Testing is the first step in the HIV continuum of care. Receiving medical care and effective antiretroviral treatment is important for both the health of people living with HIV -- as recently confirmed by the START trial-- and to prevent transmission to others. The report authors noted that in jurisdictions where at least 90% of people with HIV had received an HIV diagnosis by the end of 2012, HIV prevalence was stable, which they suggested "could indicate that the HIV spread has slowed."

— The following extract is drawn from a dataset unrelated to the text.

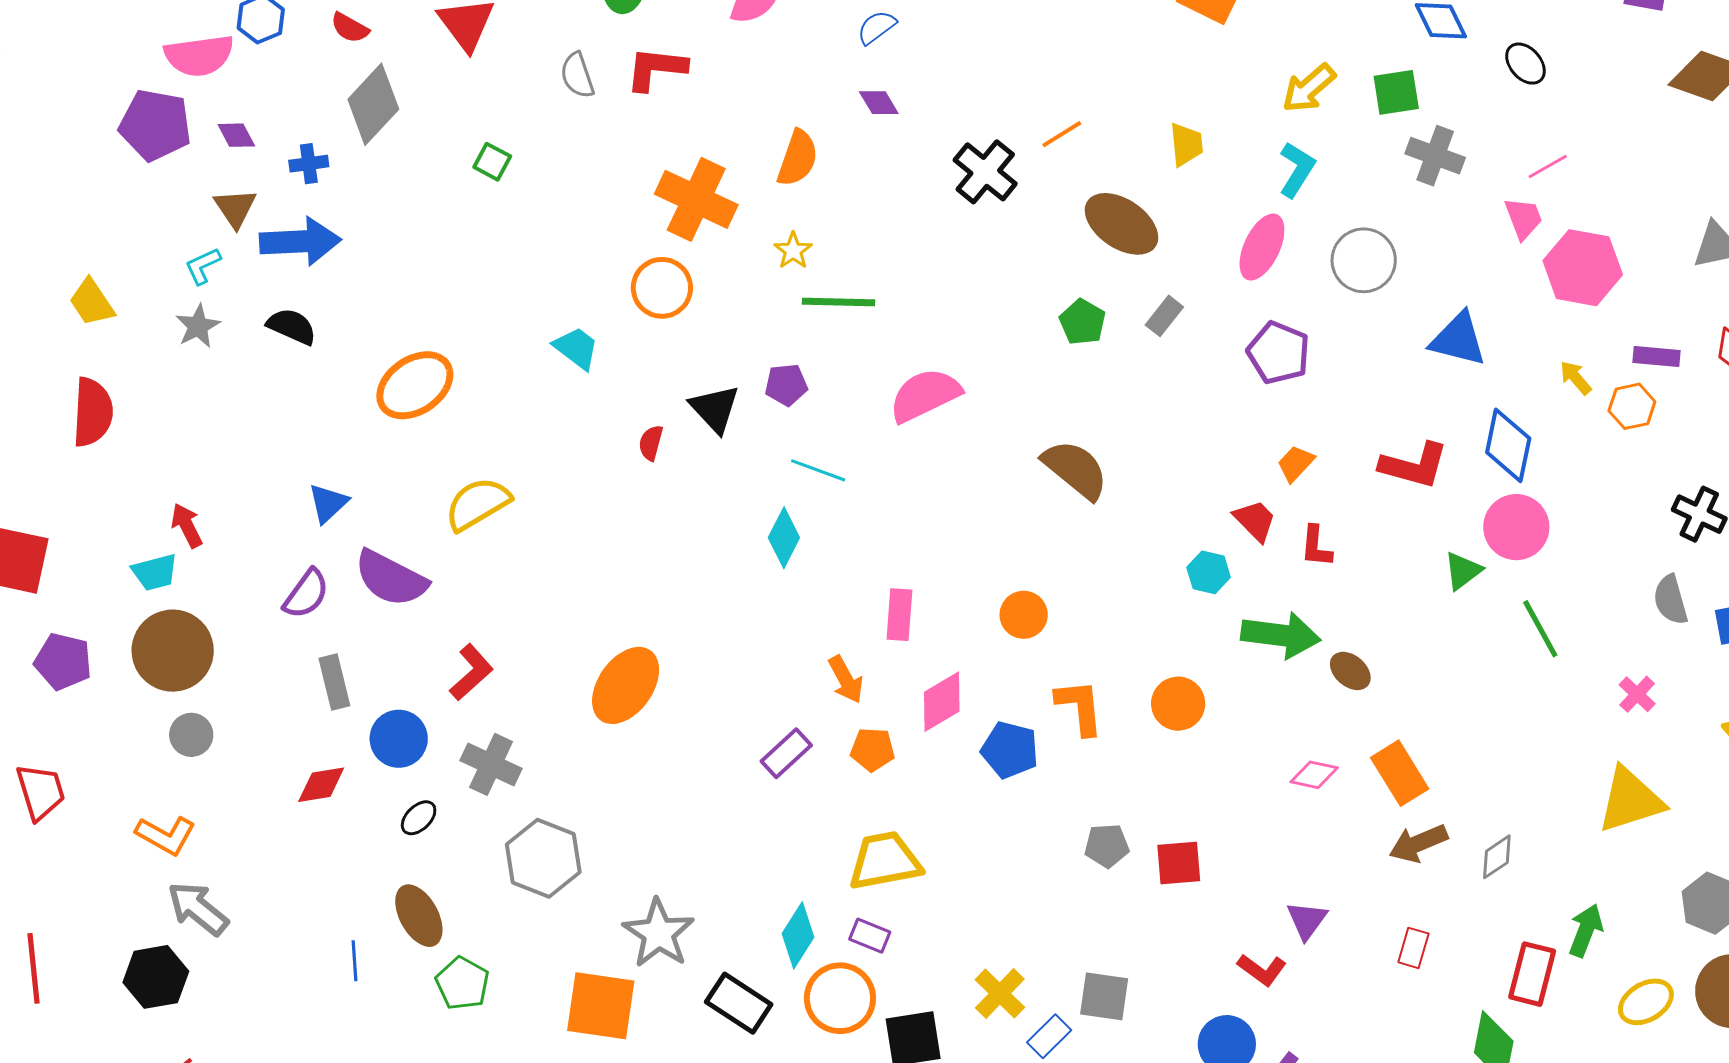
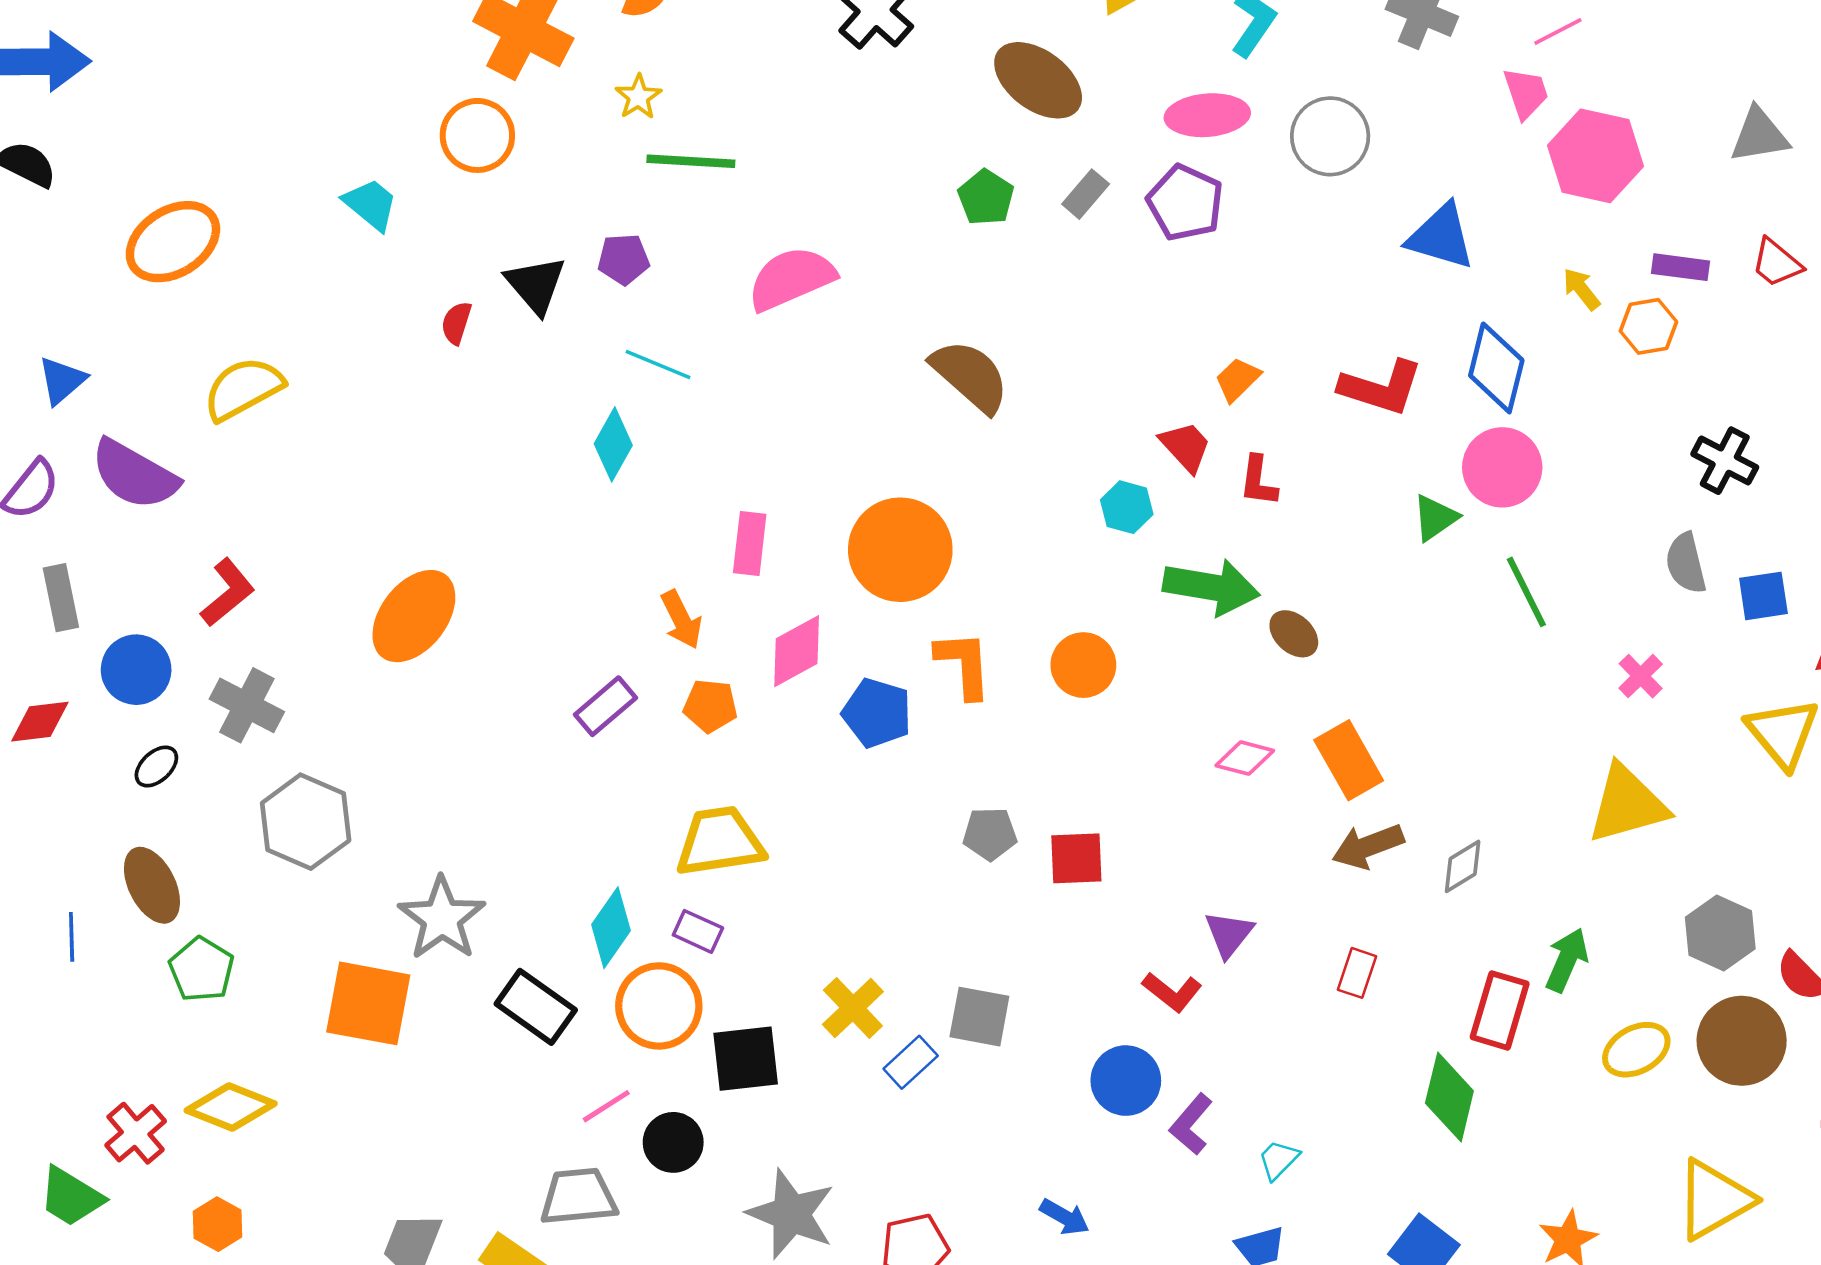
pink ellipse: (1262, 247) -> (1207, 115), turned 58
purple pentagon: (1278, 353) -> (1185, 203), moved
orange circle: (1024, 615) -> (900, 550), size x1.8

"These data demonstrate the need for interventions and public health strategies to reduce the prevalence of undiagnosed HIV infection," the researchers wrote. "Because the percentage of persons with undiagnosed HIV varies by geographic area, efforts tailored to each area’s unique circumstances might be needed to increase the percentage of persons aware of their infection."
"Continued efforts to implement routine HIV screening in health care settings and focus on targeted testing in non-health care settings to access populations in communities with disproportionately high HIV burden, including the 10 jurisdictions with the highest number of undiagnosed infectionscomprising about 68% of all undiagnosed infections, might help further reduce undiagnosed HIV infection," they continued. "[I]mprovements are also critical in other steps of the continuum of care to reach the United Nations' goals of >90% of persons living with diagnosed HIV infection receiving ART and >90% of persons receiving ART having viral suppression by 2020, and ultimately reduce HIV transmission in the United States."
HI Hall, Q An, T Tang, et al. Prevalence of Diagnosed and Undiagnosed HIV Infection -- United States, 2008-2012.Morbidity and Mortality Weekly Report64(24):657-662. June 26, 2015.
CE Copen, A Chandra, and I Febo-Vazquez. HIV Testing in the Past Year Among the U.S. Household Population Aged 15-44: 2011-2013. National Center for Health Statistics. Data Brief #202. June 2015.